---- Input data
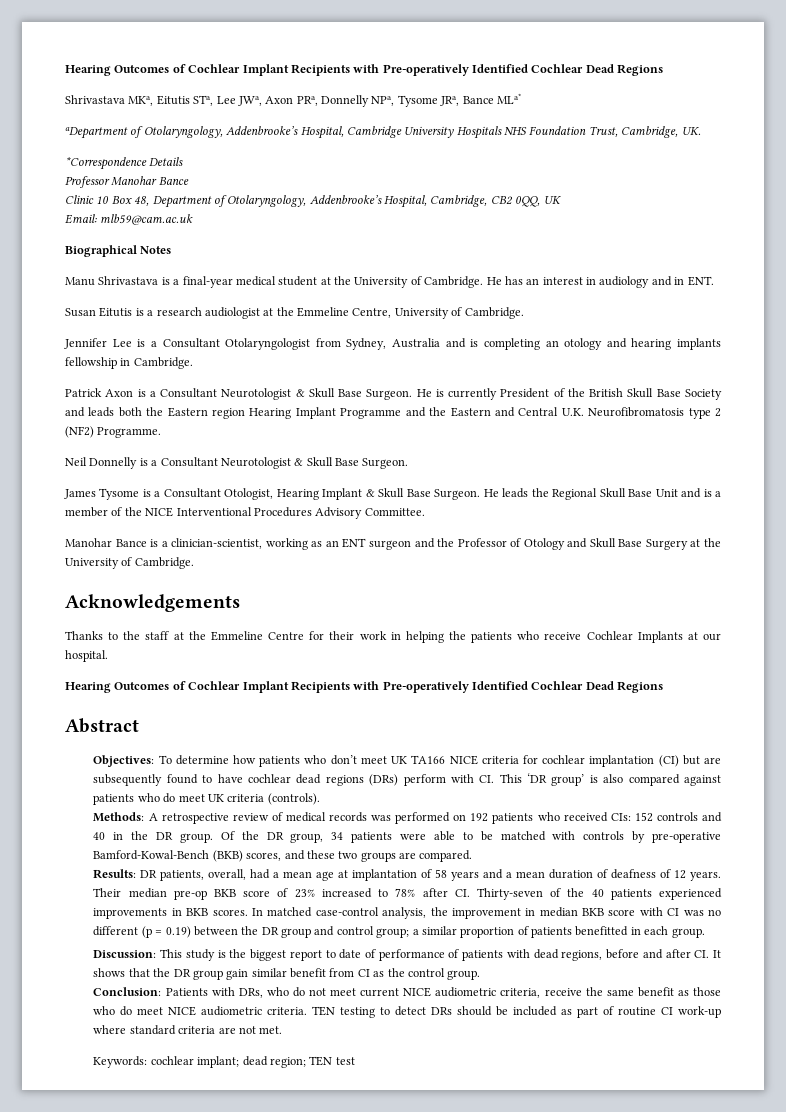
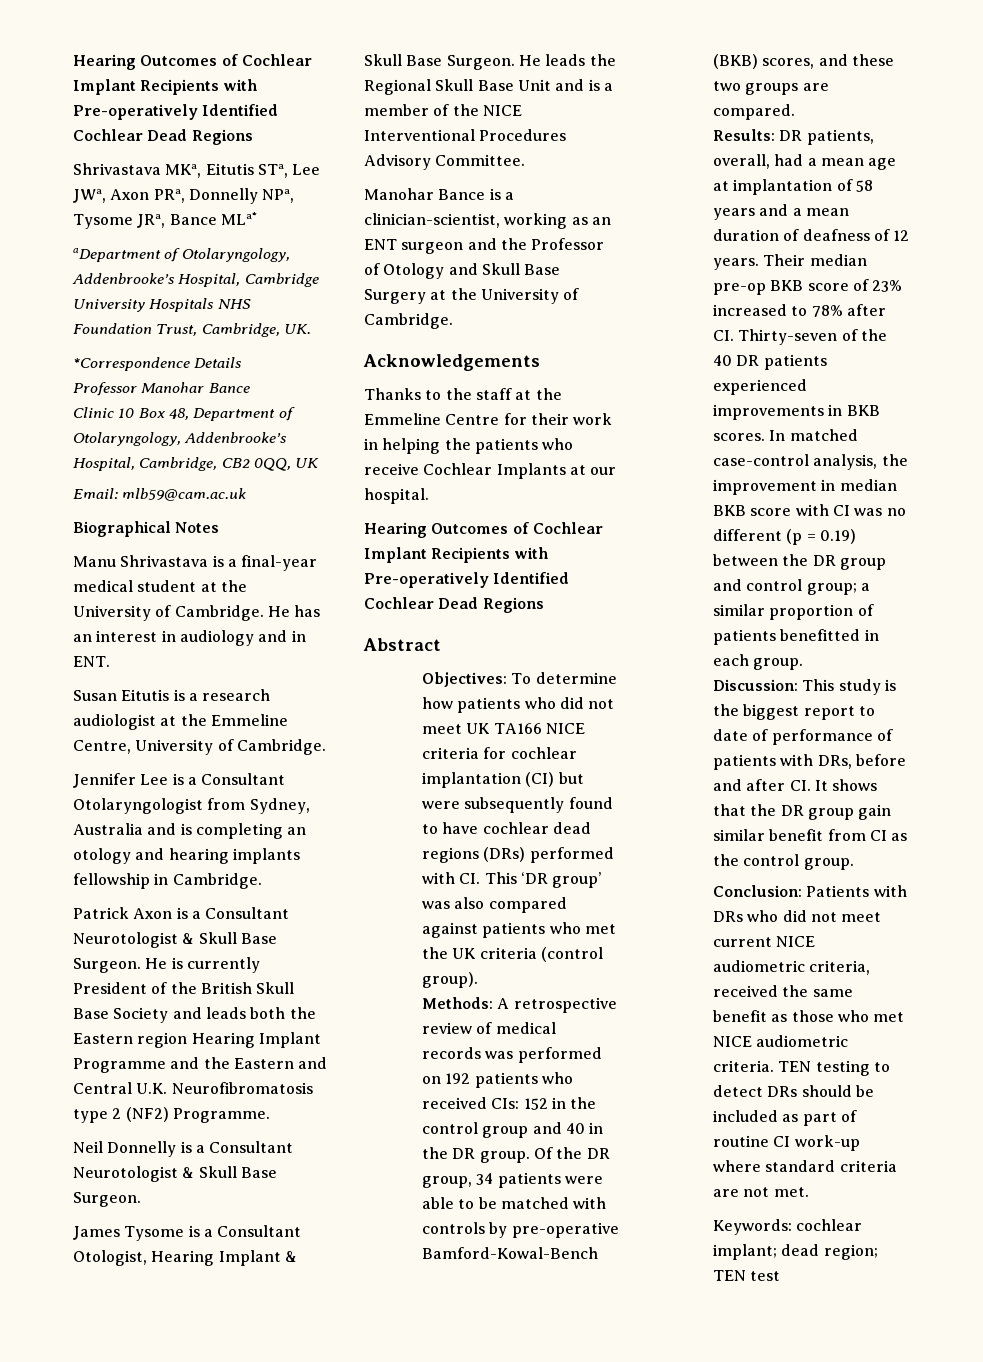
[330,755,357,765] don’t -> [560,697,615,709] did not
[703,757,721,764] are -> [422,801,461,809] were
[403,774,446,786] perform -> [529,847,614,863] performed
[589,775,598,783] is -> [422,901,451,909] was
[163,793,320,805] do meet UK criteria (controls). -> [585,924,617,934] [422,947,604,962] [422,972,479,988] met the UK criteria (control group).
[656,812,698,821] controls -> [552,1097,597,1109] [422,1122,529,1138] in the control group
(604, 893) none -> [736,355,760,366] DR
[533,949,603,961] dead regions, -> [817,755,852,769] DRs,
[238,987,305,998] DRs, who do -> [713,910,807,922] DRs who did
[544,988,582,996] receive -> [713,985,779,997] received
[120,1006,164,1016] do meet -> [873,1012,905,1022] met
--------
◆ Exercise aim
As the answer, set down only the lines from the data above between the one holding "[403,774,446,786] perform ->" and the one holding "(604, 893) none -> [736,355,760,366] DR", inclusive, exactly as they read.

◆ Answer to the exercise
[403,774,446,786] perform -> [529,847,614,863] performed
[589,775,598,783] is -> [422,901,451,909] was
[163,793,320,805] do meet UK criteria (controls). -> [585,924,617,934] [422,947,604,962] [422,972,479,988] met the UK criteria (control group).
[656,812,698,821] controls -> [552,1097,597,1109] [422,1122,529,1138] in the control group
(604, 893) none -> [736,355,760,366] DR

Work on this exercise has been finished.